入った途端、長谷川は下駄箱の上に置いてある奇妙な物を発見する。だいたい五十センチメートルぐらいの鉄製の円筒である。円筒の天辺付近からはレールのような物がなだらかに下の方へと下りてきている。
少しの間それを見ていると、急に円筒状の物体が開き、中から篭のような物が出てくる。篭はレールにぶら下がりながら、ゆっくりと下まで進み、やがて着地する。また少しすると、篭はゆっくりと上がっていき、再び円筒の中へと収納された。
――インテリアだろうか、それにしては不格好だが。と長谷川は思う。なおも興味深く見つめていると、
「それ、気になる……?」
と樫森に尋ねられた。
「これ何なの?」
長谷川は訊く。すると、樫森は、
「ごめんなさい、私もわからなくて……。祖父が作ったみたいなの」
と恐縮して答える。何でも、樫森の祖父は電気技師だったらしい。機械仕掛けの装置を作るのが趣味だったらしく、祖父が他界して十年以上経った今でも、家の物置には使い道のわからないカラクリが散乱しているのだそうだ。

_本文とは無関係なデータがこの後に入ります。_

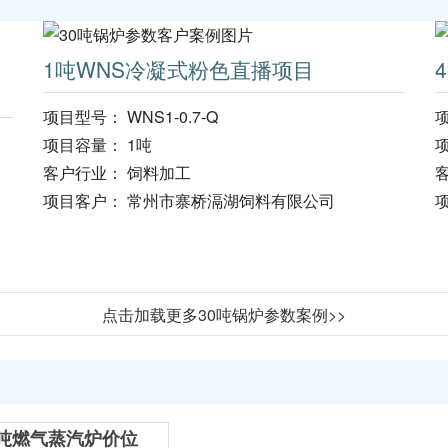
1吨WNS冷凝式粉色直播项目
项目型号： WNS1-0.7-Q
项
项目容量： 1吨
项
客户行业： 饲料加工
客
项目客户： 常州市寨桥滆湖饲料有限公司
项
点击加载更多30吨锅炉参数案例>>
吨燃气蒸汽炉价位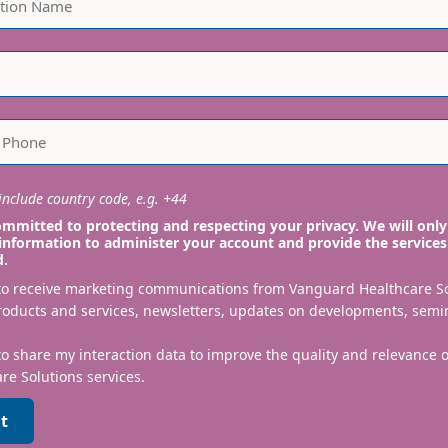
nclude country code, e.g. +44
mmitted to protecting and respecting your privacy. We will only
information to administer your account and provide the services
d.
 to receive marketing communications from Vanguard Healthcare S
roducts and services, newsletters, updates on developments, semi
to share my interaction data to improve the quality and relevance
re Solutions services.
t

このモノレールのような物もその一つで、何でも「デウス・エクス・マキナ」という名前なのだという。名前だけはやけに格好良い。
その機械に別れを告げ、長谷川たちは樫森邸の廊下を進む。そして、二人はいまどき珍しい、縁側のある畳の部屋に案内された。
樫森の部屋かと一瞬期待したが、生活臭を感じない綺麗に整理された部屋だったので、客間だとわかった。

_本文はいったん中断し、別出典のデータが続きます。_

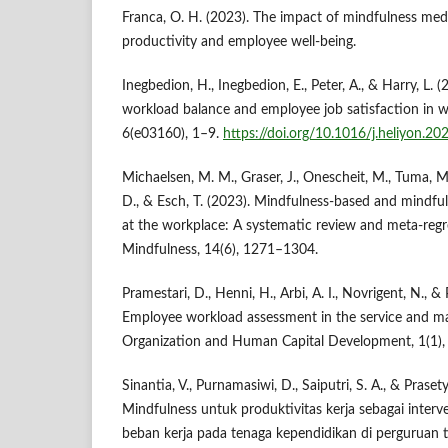
Franca, O. H. (2023). The impact of mindfulness med
productivity and employee well-being.
Inegbedion, H., Inegbedion, E., Peter, A., & Harry, L. 
workload balance and employee job satisfaction in w
6(e03160), 1–9.
https://doi.org/10.1016/j.heliyon.2
Michaelsen, M. M., Graser, J., Onescheit, M., Tuma, M.
D., & Esch, T. (2023). Mindfulness-based and mindfu
at the workplace: A systematic review and meta-regre
Mindfulness, 14(6), 1271–1304.
Pramestari, D., Henni, H., Arbi, A. I., Novrigent, N., &
Employee workload assessment in the service and ma
Organization and Human Capital Development, 1(1),
Sinantia, V., Purnamasiwi, D., Saiputri, S. A., & Prasety
Mindfulness untuk produktivitas kerja sebagai inter
beban kerja pada tenaga kependidikan di perguruan t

亮月は樫森の敷地に入って以来、何を思っているのか黙ってキョロキョロとしていたが、縁側を見るなり目を輝かせて、
「縁側座ってもいい?」
と訊いて、樫森が頷くや否やガラス窓を開けて縁側に乗り出した。
長谷川はやれやれと思いながらも、亮月から少しはなれて同じように座る。マンガやドラマでしか見たことがない「縁側」への憧れは、長谷川にも少なからずあったのだ。
樫森はお茶を持ってくると言って部屋を出ていく。
「すげえな」
亮月は足を前に投げ出してそう言った。
――うん、と長谷川は小さく返事をする。
華美な装飾が施されたわけでもなく、最低限の整備しかされていないであろう樫森家の庭。

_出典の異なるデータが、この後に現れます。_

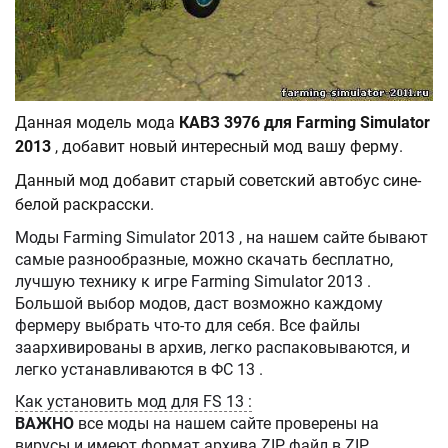
Данная модель мода
КАВЗ 3976 для Farming Simulator
2013
, добавит новый интересный мод вашу ферму.
Данный мод добавит старый советский автобус сине-
белой раскрасски.
Моды Farming Simulator 2013 , на нашем сайте бывают
самые разнообразные, можно скачать бесплатно,
лучшую технику к игре Farming Simulator 2013 .
Большой выбор модов, даст возможно каждому
фермеру выбрать что-то для себя. Все файлы
заархивированы в архив, легко распаковываются, и
легко устанавливаются в ФС 13 .
Как установить мод для FS 13 :
ВАЖНО
все моды на нашем сайте проверены на
вирусы и имеют формат архива ZIP, файл в ZIP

それでも春の日差しを受けたその場所は、自然のありのままの姿で輝いている。
そして庭から頬をなでる暖かい風は、ほのかに土のにおいを運んでいるようだった。
亮月は後ろ手をついて、明るい空を見上げる。
「樫森ん家って金持ちだったんだな」
「あの、それはだから昔から有るだけで――」
気がつくと、樫森が部屋の入口で御盆を持って立っていた。